**INSTRUCTION**.
Each entry must come back word for word; drop the images as you go.

**DATA TO EXAMINE**.
□ □ □ □ □ □ □

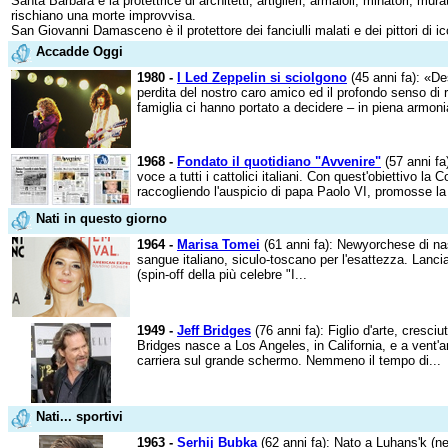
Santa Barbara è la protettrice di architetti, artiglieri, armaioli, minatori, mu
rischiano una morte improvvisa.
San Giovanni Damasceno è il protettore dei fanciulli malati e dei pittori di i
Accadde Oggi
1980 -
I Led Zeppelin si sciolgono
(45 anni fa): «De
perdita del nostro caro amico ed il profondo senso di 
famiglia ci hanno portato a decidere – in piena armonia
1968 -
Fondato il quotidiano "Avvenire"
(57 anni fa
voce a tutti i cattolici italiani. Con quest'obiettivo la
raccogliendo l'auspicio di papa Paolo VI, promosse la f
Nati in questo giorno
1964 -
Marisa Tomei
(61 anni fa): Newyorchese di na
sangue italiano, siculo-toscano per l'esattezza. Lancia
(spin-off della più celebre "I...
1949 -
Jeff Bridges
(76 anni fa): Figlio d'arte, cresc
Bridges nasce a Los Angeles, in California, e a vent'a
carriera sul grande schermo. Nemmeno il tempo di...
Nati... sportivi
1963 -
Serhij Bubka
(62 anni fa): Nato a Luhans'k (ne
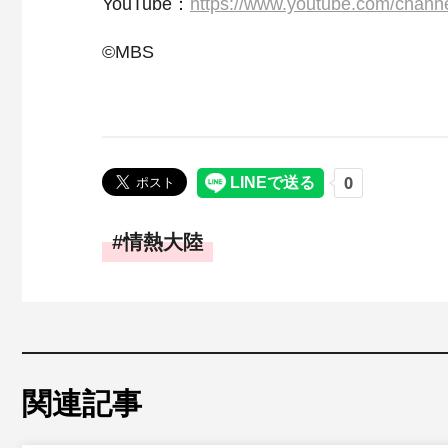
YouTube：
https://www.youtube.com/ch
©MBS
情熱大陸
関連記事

□ □ □ □ □ □ □

**RESULT FOR THIS TASK**.
Santa Barbara è la protettrice di architetti, artiglieri, armaioli, minatori, mu
rischiano una morte improvvisa.
San Giovanni Damasceno è il protettore dei fanciulli malati e dei pittori di i
Accadde Oggi
1980 -
I Led Zeppelin si sciolgono
(45 anni fa): «De
perdita del nostro caro amico ed il profondo senso di 
famiglia ci hanno portato a decidere – in piena armonia
1968 -
Fondato il quotidiano "Avvenire"
(57 anni fa
voce a tutti i cattolici italiani. Con quest'obiettivo la
raccogliendo l'auspicio di papa Paolo VI, promosse la f
Nati in questo giorno
1964 -
Marisa Tomei
(61 anni fa): Newyorchese di na
sangue italiano, siculo-toscano per l'esattezza. Lancia
(spin-off della più celebre "I...
1949 -
Jeff Bridges
(76 anni fa): Figlio d'arte, cresc
Bridges nasce a Los Angeles, in California, e a vent'a
carriera sul grande schermo. Nemmeno il tempo di...
Nati... sportivi
1963 -
Serhij Bubka
(62 anni fa): Nato a Luhans'k (ne
YouTube：
https://www.youtube.com/ch
©MBS
情熱大陸
関連記事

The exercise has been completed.